┏━━
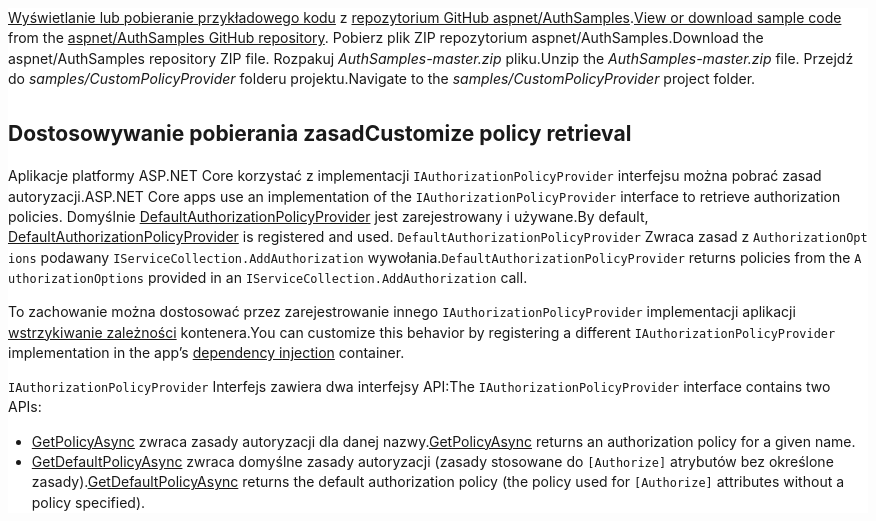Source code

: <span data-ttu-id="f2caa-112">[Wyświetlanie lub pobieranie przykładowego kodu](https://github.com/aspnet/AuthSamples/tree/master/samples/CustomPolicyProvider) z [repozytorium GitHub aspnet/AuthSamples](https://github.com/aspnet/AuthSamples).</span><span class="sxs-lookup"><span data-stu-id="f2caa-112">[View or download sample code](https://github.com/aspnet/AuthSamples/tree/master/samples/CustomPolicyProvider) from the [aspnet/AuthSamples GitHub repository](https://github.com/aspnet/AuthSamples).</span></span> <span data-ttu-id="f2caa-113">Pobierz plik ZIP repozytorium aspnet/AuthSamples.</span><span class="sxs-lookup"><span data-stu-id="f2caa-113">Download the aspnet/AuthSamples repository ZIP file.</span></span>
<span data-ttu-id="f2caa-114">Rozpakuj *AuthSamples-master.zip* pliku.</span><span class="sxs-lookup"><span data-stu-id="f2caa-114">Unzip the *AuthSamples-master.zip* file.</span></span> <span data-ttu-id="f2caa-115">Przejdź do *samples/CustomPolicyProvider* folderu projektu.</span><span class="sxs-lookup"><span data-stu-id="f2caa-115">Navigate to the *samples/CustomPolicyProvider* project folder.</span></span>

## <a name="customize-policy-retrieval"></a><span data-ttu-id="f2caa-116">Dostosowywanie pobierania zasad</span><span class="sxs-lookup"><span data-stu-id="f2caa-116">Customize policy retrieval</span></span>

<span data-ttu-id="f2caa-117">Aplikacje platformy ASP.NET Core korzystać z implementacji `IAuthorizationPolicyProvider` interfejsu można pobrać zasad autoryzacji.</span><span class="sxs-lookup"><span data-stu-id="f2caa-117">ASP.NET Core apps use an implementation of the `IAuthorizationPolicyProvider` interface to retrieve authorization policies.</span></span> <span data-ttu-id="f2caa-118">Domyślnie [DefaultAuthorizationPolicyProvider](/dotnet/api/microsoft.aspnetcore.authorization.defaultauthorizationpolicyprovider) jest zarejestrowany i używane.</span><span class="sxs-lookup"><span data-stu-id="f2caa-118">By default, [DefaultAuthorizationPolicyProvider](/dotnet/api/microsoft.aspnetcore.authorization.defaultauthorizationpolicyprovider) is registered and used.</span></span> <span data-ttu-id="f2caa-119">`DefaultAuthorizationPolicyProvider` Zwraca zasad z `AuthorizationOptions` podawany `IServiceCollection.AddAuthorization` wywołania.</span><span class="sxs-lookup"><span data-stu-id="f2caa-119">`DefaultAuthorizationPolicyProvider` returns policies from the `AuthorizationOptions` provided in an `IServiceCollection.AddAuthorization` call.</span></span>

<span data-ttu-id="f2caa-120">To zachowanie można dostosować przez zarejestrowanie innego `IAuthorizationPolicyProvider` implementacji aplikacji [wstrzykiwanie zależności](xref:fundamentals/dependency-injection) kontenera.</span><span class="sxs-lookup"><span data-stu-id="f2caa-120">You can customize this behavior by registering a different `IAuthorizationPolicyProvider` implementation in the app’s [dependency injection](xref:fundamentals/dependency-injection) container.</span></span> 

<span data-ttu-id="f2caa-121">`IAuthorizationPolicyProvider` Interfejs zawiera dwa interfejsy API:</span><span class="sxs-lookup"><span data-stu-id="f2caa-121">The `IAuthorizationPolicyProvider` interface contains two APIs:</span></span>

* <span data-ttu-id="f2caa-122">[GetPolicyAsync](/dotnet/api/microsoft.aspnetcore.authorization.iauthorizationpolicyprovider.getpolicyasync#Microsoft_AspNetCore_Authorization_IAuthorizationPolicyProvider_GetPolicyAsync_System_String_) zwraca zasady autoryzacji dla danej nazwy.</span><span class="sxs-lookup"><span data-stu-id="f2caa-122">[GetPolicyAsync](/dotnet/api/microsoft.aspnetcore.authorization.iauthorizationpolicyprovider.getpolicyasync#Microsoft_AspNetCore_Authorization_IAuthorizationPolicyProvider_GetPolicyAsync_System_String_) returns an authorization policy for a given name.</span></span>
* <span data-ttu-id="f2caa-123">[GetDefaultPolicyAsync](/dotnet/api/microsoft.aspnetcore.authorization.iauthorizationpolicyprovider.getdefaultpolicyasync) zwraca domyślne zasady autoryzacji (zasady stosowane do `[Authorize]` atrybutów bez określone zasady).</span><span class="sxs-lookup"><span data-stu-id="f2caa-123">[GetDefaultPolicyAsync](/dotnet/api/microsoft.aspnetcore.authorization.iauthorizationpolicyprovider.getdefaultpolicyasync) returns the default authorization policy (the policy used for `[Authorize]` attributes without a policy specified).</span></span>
┗━━
┏━━
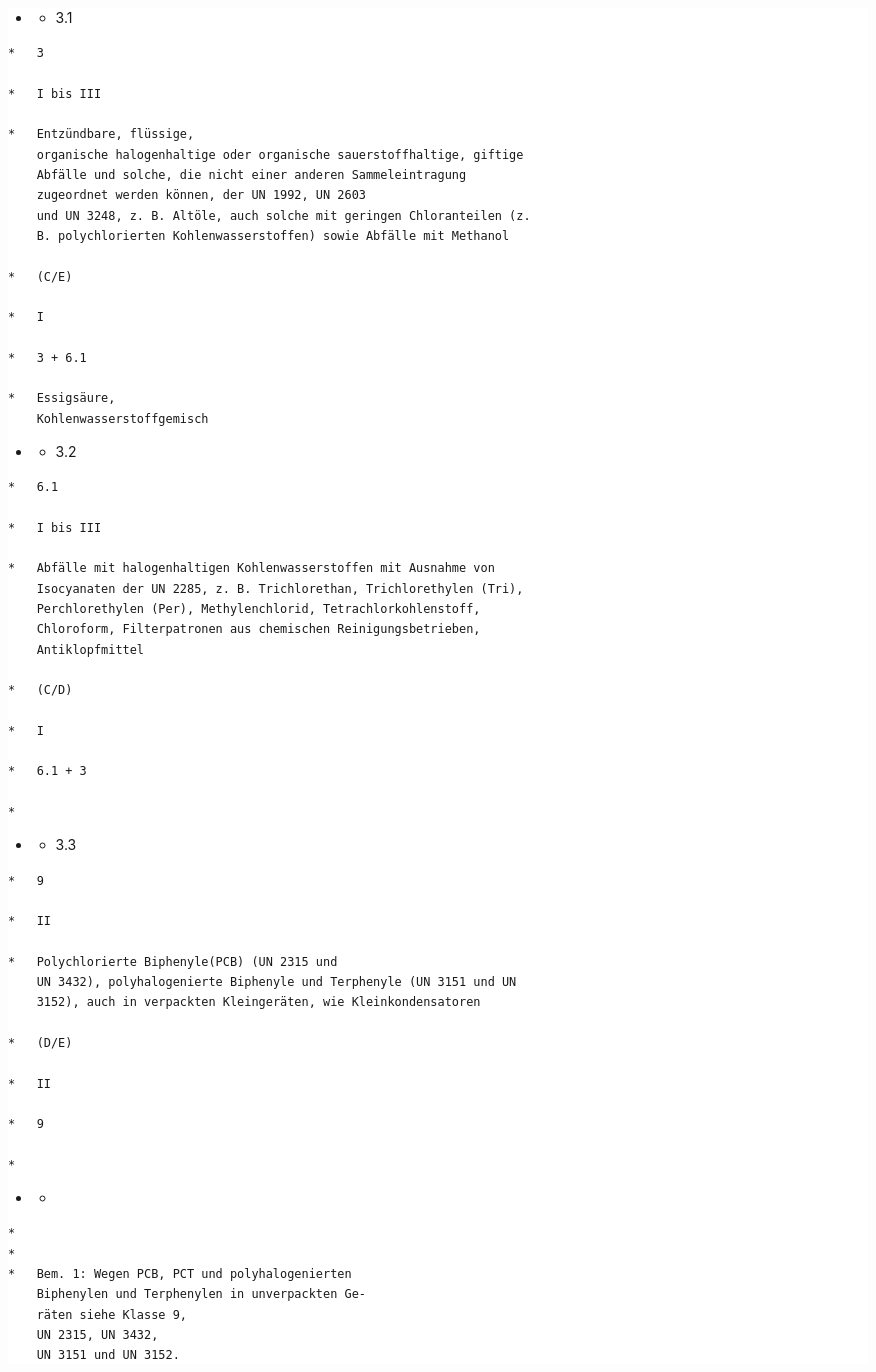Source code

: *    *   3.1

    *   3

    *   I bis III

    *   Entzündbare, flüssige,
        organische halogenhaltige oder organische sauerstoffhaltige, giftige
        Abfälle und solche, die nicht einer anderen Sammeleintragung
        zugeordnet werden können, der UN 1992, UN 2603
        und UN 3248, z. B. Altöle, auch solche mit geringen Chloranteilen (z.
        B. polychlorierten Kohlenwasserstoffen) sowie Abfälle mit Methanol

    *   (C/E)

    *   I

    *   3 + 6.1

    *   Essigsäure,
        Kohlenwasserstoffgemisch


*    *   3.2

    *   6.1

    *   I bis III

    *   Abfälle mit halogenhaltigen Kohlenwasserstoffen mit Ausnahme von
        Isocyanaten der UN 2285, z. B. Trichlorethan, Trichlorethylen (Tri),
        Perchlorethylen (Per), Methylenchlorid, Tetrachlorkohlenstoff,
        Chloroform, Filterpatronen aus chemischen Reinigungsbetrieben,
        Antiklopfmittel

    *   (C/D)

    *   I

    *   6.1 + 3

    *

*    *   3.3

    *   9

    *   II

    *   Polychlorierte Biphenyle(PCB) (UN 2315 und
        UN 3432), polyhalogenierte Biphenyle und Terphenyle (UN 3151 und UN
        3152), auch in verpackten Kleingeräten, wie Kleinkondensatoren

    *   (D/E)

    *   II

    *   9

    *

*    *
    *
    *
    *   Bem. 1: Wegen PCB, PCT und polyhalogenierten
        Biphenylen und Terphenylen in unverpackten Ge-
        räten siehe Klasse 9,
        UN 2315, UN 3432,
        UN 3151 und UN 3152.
┗━━
Report how many lines of the records contain the string "Kohlenwasserstoffen", treating uppercase and lowercase as different. Give only the number.

=== Written solution ===
2